Four decades later, the first professional baseball teams arrived in central North Carolina, with the introduction of the Durham Tobacconists in 1902. The team played their first game of the season on May 5, 1902, against Charlotte, losing 12-2. Just two months later, the team collapsed after its owner refused to send the players to New Bern for a game. 

Neighboring Raleigh had a similarly short-lived experience with baseball at the turn of the century. The Raleigh Senators (later renamed the Raleigh Red Birds) lasted somewhat longer than the Tobacconists, falling apart after two years instead of just a few short months. 

Professional baseball would return to the area 11 years later in the form of the newly founded Durham Bulls. Following an interruption as a result of World War I, the Bulls began playing once again at the newly minted El Toro Park in 1926. On the field’s opening day, then-baseball commissioner Judge Kenesaw Landis rode a bull onto the field. Tragically, El Toro Park (at that point, renamed to Durham Athletic Park) burned to the ground in the '30s but was rebuilt and continued to serve as the Bulls’ home for half of a century. 

Around the same time, Raleigh experienced its own baseball renaissance. While Durham Athletic Park was being rebuilt, Raleigh was building its own stadium named Devereux Meadows. A new team, the Raleigh Capitals, would play there during the '50s and '60s. 

Like professional baseball everywhere in the United States at the time, the sport was racially segregated. Three Black teams would find a home in Raleigh: the Raleigh Tar Heels, the Raleigh Tigers and the Black Star Line. Another, the Black Sox, played in Durham. Very little is known about these teams' performances, as box scores were rarely kept. 

Eventually, however, just as had happened across the country, North Carolina baseball desegregated.
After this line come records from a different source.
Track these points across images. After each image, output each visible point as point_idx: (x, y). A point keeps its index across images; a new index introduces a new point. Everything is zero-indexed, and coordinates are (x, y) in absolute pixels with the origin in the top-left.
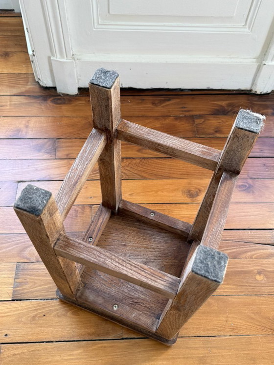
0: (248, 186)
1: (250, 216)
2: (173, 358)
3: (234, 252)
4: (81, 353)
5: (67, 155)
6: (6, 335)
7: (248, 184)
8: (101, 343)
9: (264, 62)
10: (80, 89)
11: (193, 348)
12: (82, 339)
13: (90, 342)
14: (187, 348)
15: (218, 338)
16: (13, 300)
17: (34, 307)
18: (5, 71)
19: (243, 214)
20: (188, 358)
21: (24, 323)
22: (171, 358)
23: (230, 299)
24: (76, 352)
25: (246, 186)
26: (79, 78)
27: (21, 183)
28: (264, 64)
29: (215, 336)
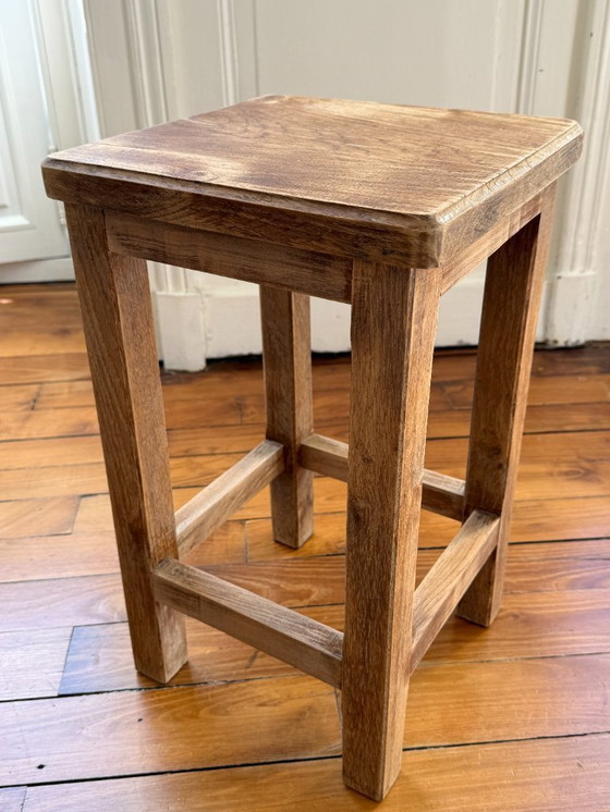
0: (582, 471)
1: (604, 516)
2: (486, 788)
3: (583, 578)
4: (239, 791)
5: (186, 451)
6: (41, 767)
7: (583, 468)
8: (290, 768)
9: (558, 274)
10: (209, 361)
11: (532, 762)
12: (239, 763)
13: (260, 767)
14: (517, 762)
15: (594, 737)
16: (60, 696)
17: (115, 705)
18: (62, 351)
19: (587, 515)
20: (524, 784)
21: (89, 739)
22: (480, 788)
23: (601, 660)
24: (225, 791)
25: (579, 473)
26: (209, 335)
27: (89, 498)
28: (559, 278)
29: (585, 735)
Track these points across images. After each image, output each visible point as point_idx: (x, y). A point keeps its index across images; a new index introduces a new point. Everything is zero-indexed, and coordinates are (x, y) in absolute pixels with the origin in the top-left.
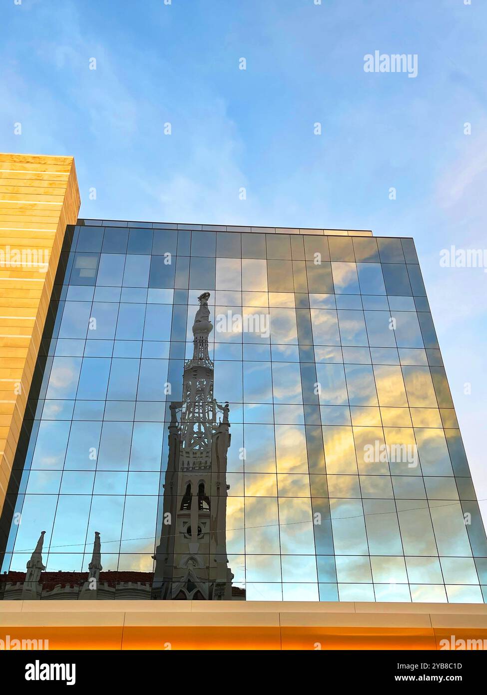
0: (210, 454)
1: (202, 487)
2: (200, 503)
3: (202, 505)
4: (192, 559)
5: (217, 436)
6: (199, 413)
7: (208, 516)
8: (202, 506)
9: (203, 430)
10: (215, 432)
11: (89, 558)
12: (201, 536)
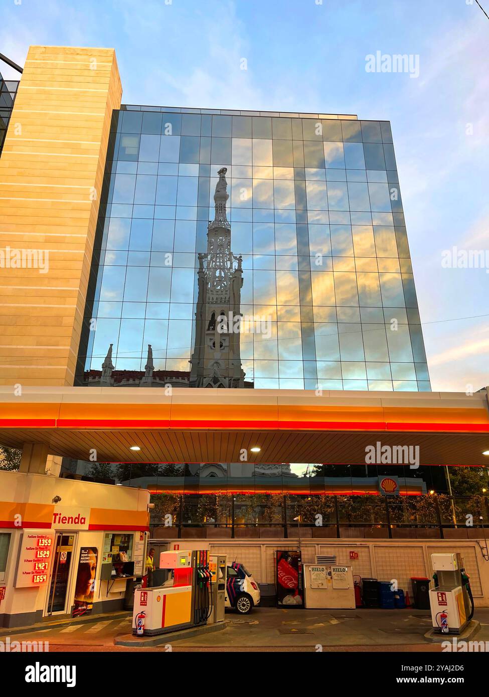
0: (228, 292)
4: (217, 363)
5: (233, 279)
6: (220, 262)
7: (227, 335)
9: (223, 275)
10: (231, 276)
11: (145, 362)
12: (222, 348)
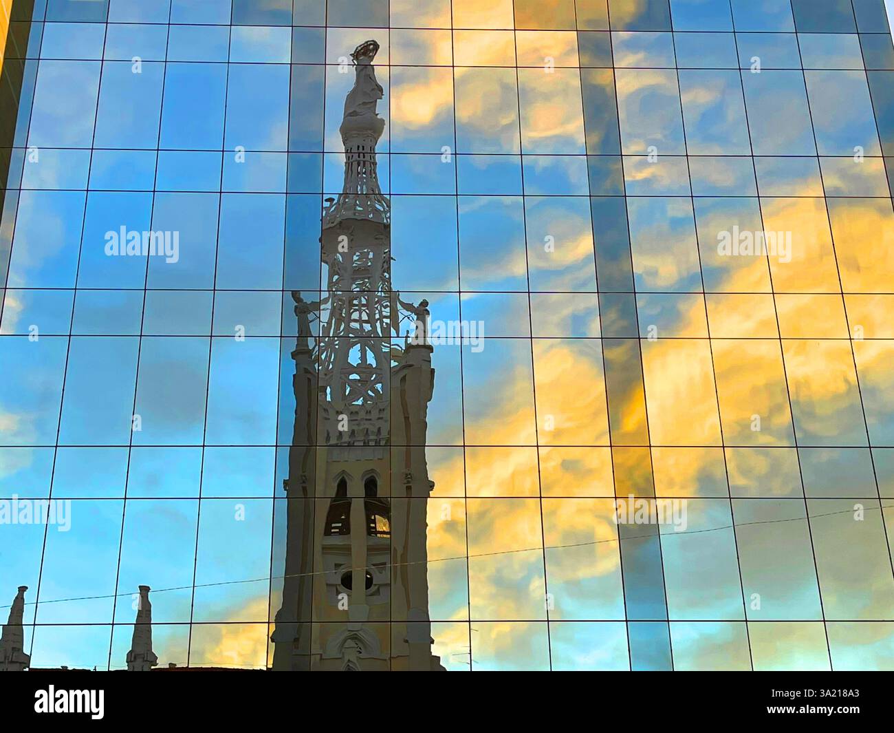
1: (371, 485)
2: (369, 520)
3: (373, 525)
4: (355, 638)
5: (401, 375)
6: (360, 321)
7: (387, 549)
8: (375, 528)
9: (371, 359)
10: (396, 364)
In 1957, the Durham Bulls welcomed its two first Black players, Bubba Morton and Ted Richardson. Despite the desegregation of the team, Durham Athletic Park remained segregated. On the Bulls’ opening day, Black demonstrators poured into the park’s whites-only section in an attempt to integrate it. Though this attempt ended in failure with the demonstrators being escorted out of the park, DAP would be integrated seven years later in 1964 as a result of local community organization efforts.

In the late 1960s, the Durham Bulls and Raleigh Capitals united to form the Raleigh-Durham Mets. The two cities played together from 1968 to 1971 before the team collapsed in 1972. Eight years after that, in 1980, the Durham Bulls returned, but with no counterpart in Raleigh. 

In 1995, the Durham Bulls moved from its old home at the Durham Athletic Park to the brand new Durham Bulls Athletic Park to much excitement. Construction continued even as the first game began, with workers still “installing billboards beyond the outfield walls and seats outside the stadium's 12 luxury skyboxes,” according to the News & Observer.

Since the 1990s, area teams — especially the Durham Bulls, Tar Heels and Wolfpack — have enjoyed a great deal of success. UNC was a runner-up in the 2006 and 2007 College World Series, and N.C. State appeared in the 2013 and 2021 World Series. The Durham Bulls have gone even further, winning championships in their class in 2009 and 2017.

Over the past 150 years, baseball has seen its ups and downs in North Carolina. After its various ebbs and flows throughout the twentieth century, it looks like the sport is here to stay (at least in the Triangle, anyway).